▶ Document excerpt
<<<<
问题
For some reason I cannot get this block of code to run properly anymore:
import numpy as np
from sklearn.linear_model import LinearRegression
# Create linear data with some noise
x = np.random.uniform(0, 100, 1000)
y = 2. * x + 3. + np.random.normal(0, 10, len(x))
# Fit linear data with sklearn LinearRegression
lm = LinearRegression()
lm.fit(x.reshape(-1, 1), y)
Traceback (most recent call last):
File "<input>", line 2, in <module>
File "C:\Python37\lib\site-packages\sklearn\linear_model\_base.py", line 547, in fit
linalg.lstsq(X, y)
File "C:\Python37\lib\site-packages\scipy\linalg\basic.py", line 1224, in lstsq
% (-info, lapack_driver))
ValueError: illegal value in 4-th argument of internal None
I'm not sure why I'm getting this error on such a simple example. Here are my current versions:
scipy.__version__
'1.5.0'
sklearn.__version__
'0.23.1'
I'm running this on 64-bit Windows 10 Enterprise and Python 3.7.3. I've tried uninstalling and reinstalling scipy and scikit-learn. I've tried earlier version of scipy. I've tried uninstalling and reinstalling Python and none of these solved the issue.
>>>>
▶ Data segment
<<<<
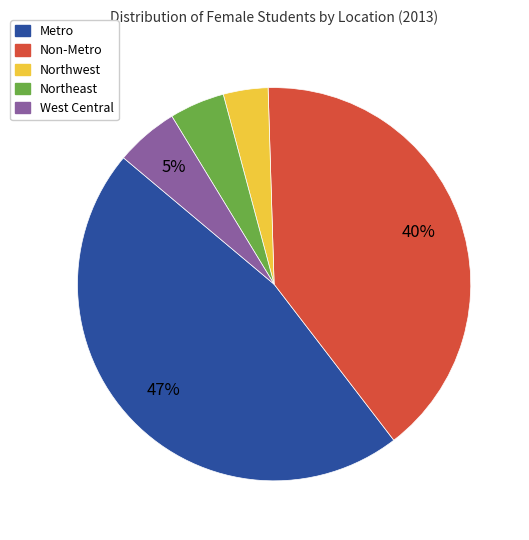

Is Northeast the majority of the pie?

No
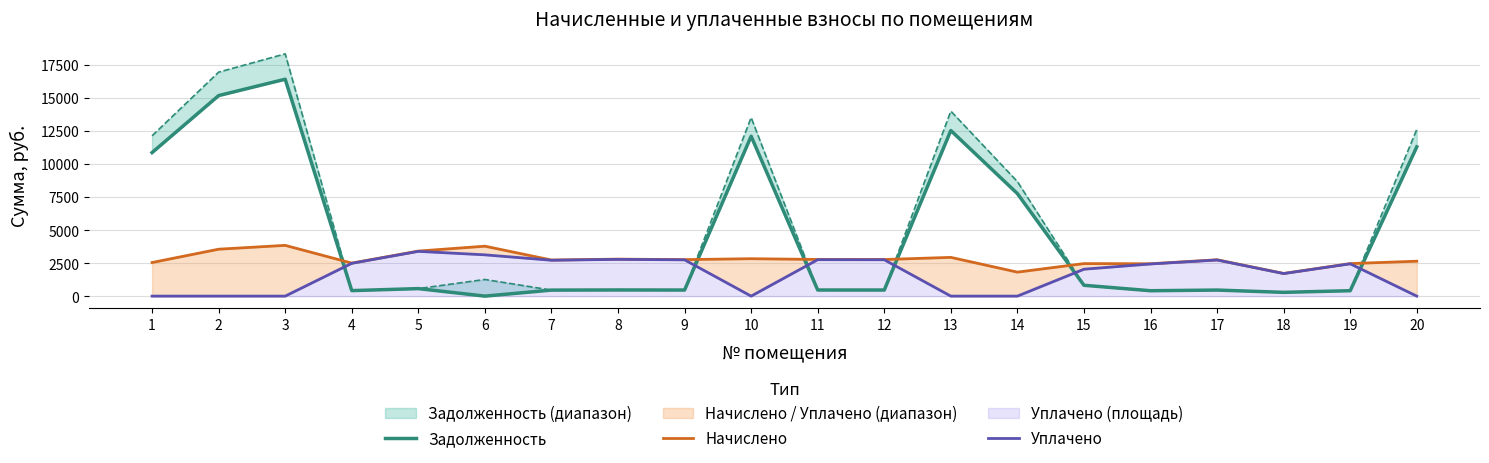

True or false: Начислено has more than 2 interior local peaks.

True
>>>>
▶ Directions
a) In the LinearRegression error post, which scipy version does the poster report having installed?
b) Copy the LinearRegression error post word for word, from "y = 2. * x + 3. + np.random.normal(0, 10, len(x))" up to and including "linalg.lstsq(X, y)".
c) Extend the LinearRegression error post past its final sentence.

▶ Responses to the tasks
a) 1.5.0

b)
y = 2. * x + 3. + np.random.normal(0, 10, len(x))
# Fit linear data with sklearn LinearRegression
lm = LinearRegression()
lm.fit(x.reshape(-1, 1), y)
Traceback (most recent call last):
File "<input>", line 2, in <module>
File "C:\Python37\lib\site-packages\sklearn\linear_model\_base.py", line 547, in fit
linalg.lstsq(X, y)

c)
Update: So it appears to be tied to matplotlib too. I was running this example previously in Pycharm, but I've moved to running it directly from the PowerShell. So if I run this code outside of Pycharm I do not get an error
import numpy as np
from sklearn.linear_model import LinearRegression
import matplotlib.pyplot as plt
# Create linear data with some noise
x = np.random.uniform(0, 100, 1000)
y = 2. * x + 3. + np.random.normal(0, 10, len(x))
# Fit linear data with sklearn LinearRegression
lm = LinearRegression()
lm.fit(x.reshape(-1, 1), y)
However if I plot the data during it I get an error:
import numpy as np
from sklearn.linear_model import LinearRegression
import matplotlib.pyplot as plt
# Create linear data with some noise
x = np.random.uniform(0, 100, 1000)
y = 2. * x + 3. + np.random.normal(0, 10, len(x))
# Plot data
plt.scatter(x, y)
plt.plot(np.linspace(0, 100, 10), 2. * np.linspace(0, 100, 10) + 3., ls='--', c='red')
# Fit linear data with sklearn LinearRegression
lm = LinearRegression()
lm.fit(x.reshape(-1, 1), y)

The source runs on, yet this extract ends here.